__THE INPUT__
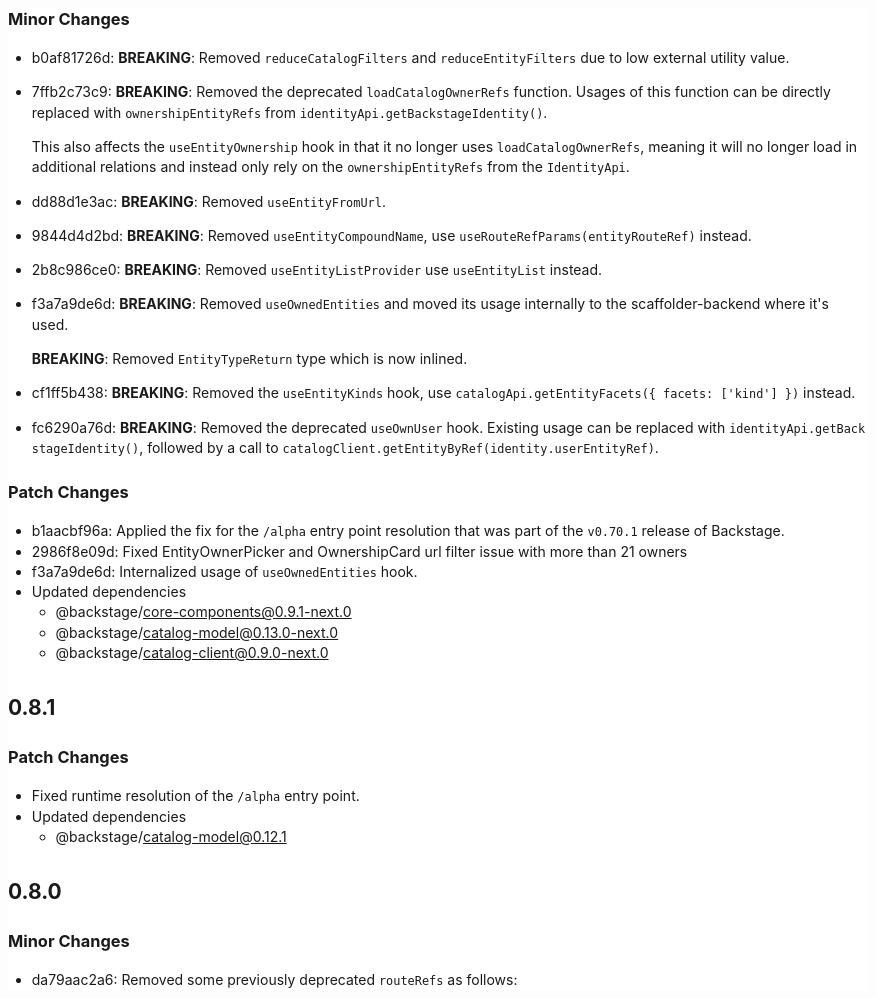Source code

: ### Minor Changes

- b0af81726d: **BREAKING**: Removed `reduceCatalogFilters` and `reduceEntityFilters` due to low external utility value.
- 7ffb2c73c9: **BREAKING**: Removed the deprecated `loadCatalogOwnerRefs` function. Usages of this function can be directly replaced with `ownershipEntityRefs` from `identityApi.getBackstageIdentity()`.

  This also affects the `useEntityOwnership` hook in that it no longer uses `loadCatalogOwnerRefs`, meaning it will no longer load in additional relations and instead only rely on the `ownershipEntityRefs` from the `IdentityApi`.

- dd88d1e3ac: **BREAKING**: Removed `useEntityFromUrl`.
- 9844d4d2bd: **BREAKING**: Removed `useEntityCompoundName`, use `useRouteRefParams(entityRouteRef)` instead.
- 2b8c986ce0: **BREAKING**: Removed `useEntityListProvider` use `useEntityList` instead.
- f3a7a9de6d: **BREAKING**: Removed `useOwnedEntities` and moved its usage internally to the scaffolder-backend where it's used.

  **BREAKING**: Removed `EntityTypeReturn` type which is now inlined.

- cf1ff5b438: **BREAKING**: Removed the `useEntityKinds` hook, use `catalogApi.getEntityFacets({ facets: ['kind'] })` instead.
- fc6290a76d: **BREAKING**: Removed the deprecated `useOwnUser` hook. Existing usage can be replaced with `identityApi.getBackstageIdentity()`, followed by a call to `catalogClient.getEntityByRef(identity.userEntityRef)`.

### Patch Changes

- b1aacbf96a: Applied the fix for the `/alpha` entry point resolution that was part of the `v0.70.1` release of Backstage.
- 2986f8e09d: Fixed EntityOwnerPicker and OwnershipCard url filter issue with more than 21 owners
- f3a7a9de6d: Internalized usage of `useOwnedEntities` hook.
- Updated dependencies
  - @backstage/core-components@0.9.1-next.0
  - @backstage/catalog-model@0.13.0-next.0
  - @backstage/catalog-client@0.9.0-next.0

## 0.8.1

### Patch Changes

- Fixed runtime resolution of the `/alpha` entry point.
- Updated dependencies
  - @backstage/catalog-model@0.12.1

## 0.8.0

### Minor Changes

- da79aac2a6: Removed some previously deprecated `routeRefs` as follows:
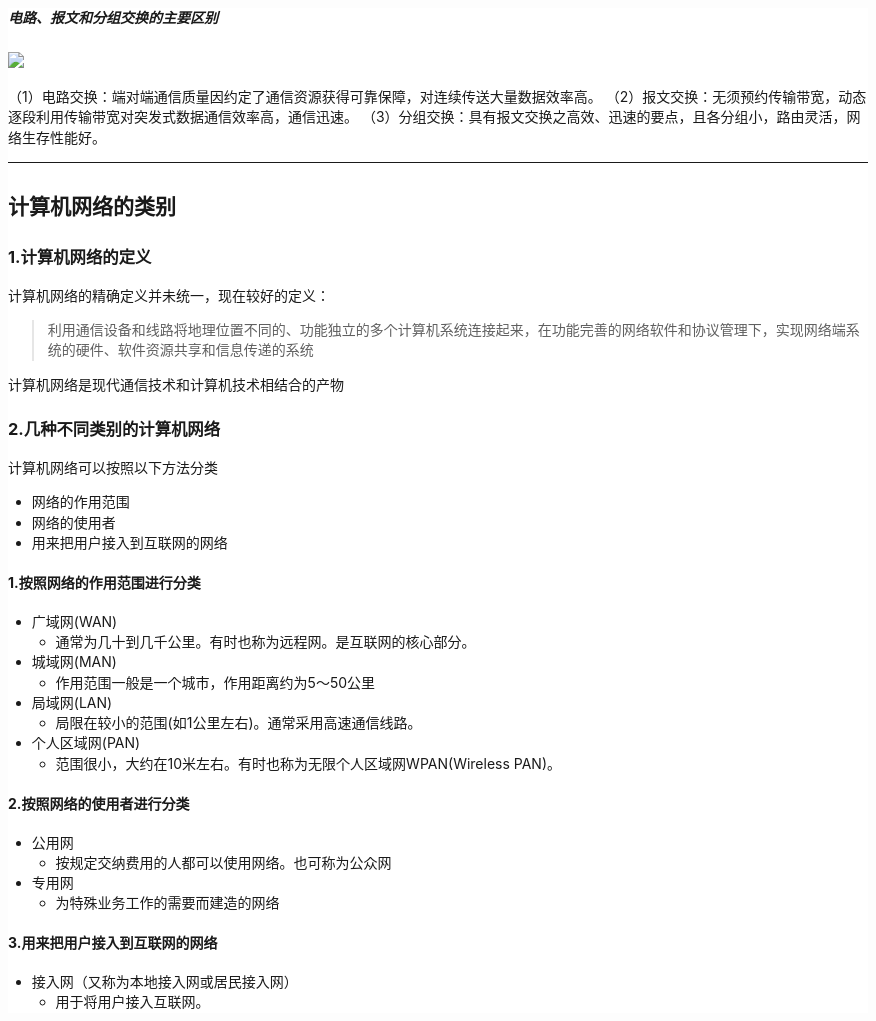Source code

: 

##### 电路、报文和分组交换的主要区别

![](https://gitee.com/zati/img-bed/raw/master/Img2/%E6%88%AA%E5%B1%8F2022-11-18%2020.31.19.png)



（1）电路交换：端对端通信质量因约定了通信资源获得可靠保障，对连续传送大量数据效率高。 
（2）报文交换：无须预约传输带宽，动态逐段利用传输带宽对突发式数据通信效率高，通信迅速。 
（3）分组交换：具有报文交换之高效、迅速的要点，且各分组小，路由灵活，网络生存性能好。



---

## 计算机网络的类别

### 1.计算机网络的定义

计算机网络的精确定义并未统一，现在较好的定义：

> 利用通信设备和线路将地理位置不同的、功能独立的多个计算机系统连接起来，在功能完善的网络软件和协议管理下，实现网络端系统的硬件、软件资源共享和信息传递的系统

计算机网络是现代通信技术和计算机技术相结合的产物

### 2.几种不同类别的计算机网络

计算机网络可以按照以下方法分类

- 网络的作用范围
- 网络的使用者
- 用来把用户接入到互联网的网络



#### 1.按照网络的作用范围进行分类

- 广域网(WAN)
  - 通常为几十到几千公里。有时也称为远程网。是互联网的核心部分。
- 城域网(MAN)
  - 作用范围一般是一个城市，作用距离约为5～50公里
- 局域网(LAN)
  - 局限在较小的范围(如1公里左右)。通常采用高速通信线路。
- 个人区域网(PAN)
  - 范围很小，大约在10米左右。有时也称为无限个人区域网WPAN(Wireless PAN)。

#### 2.按照网络的使用者进行分类

- 公用网
  - 按规定交纳费用的人都可以使用网络。也可称为公众网
- 专用网
  - 为特殊业务工作的需要而建造的网络

#### 3.用来把用户接入到互联网的网络

- 接入网（又称为本地接入网或居民接入网）
  - 用于将用户接入互联网。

__EXERCISE DIRECTIONS__
Where a line of the records holds the word "ownershipEntityRefs", copy that line.

__THE ANSWER__
- 7ffb2c73c9: **BREAKING**: Removed the deprecated `loadCatalogOwnerRefs` function. Usages of this function can be directly replaced with `ownershipEntityRefs` from `identityApi.getBackstageIdentity()`.
  This also affects the `useEntityOwnership` hook in that it no longer uses `loadCatalogOwnerRefs`, meaning it will no longer load in additional relations and instead only rely on the `ownershipEntityRefs` from the `IdentityApi`.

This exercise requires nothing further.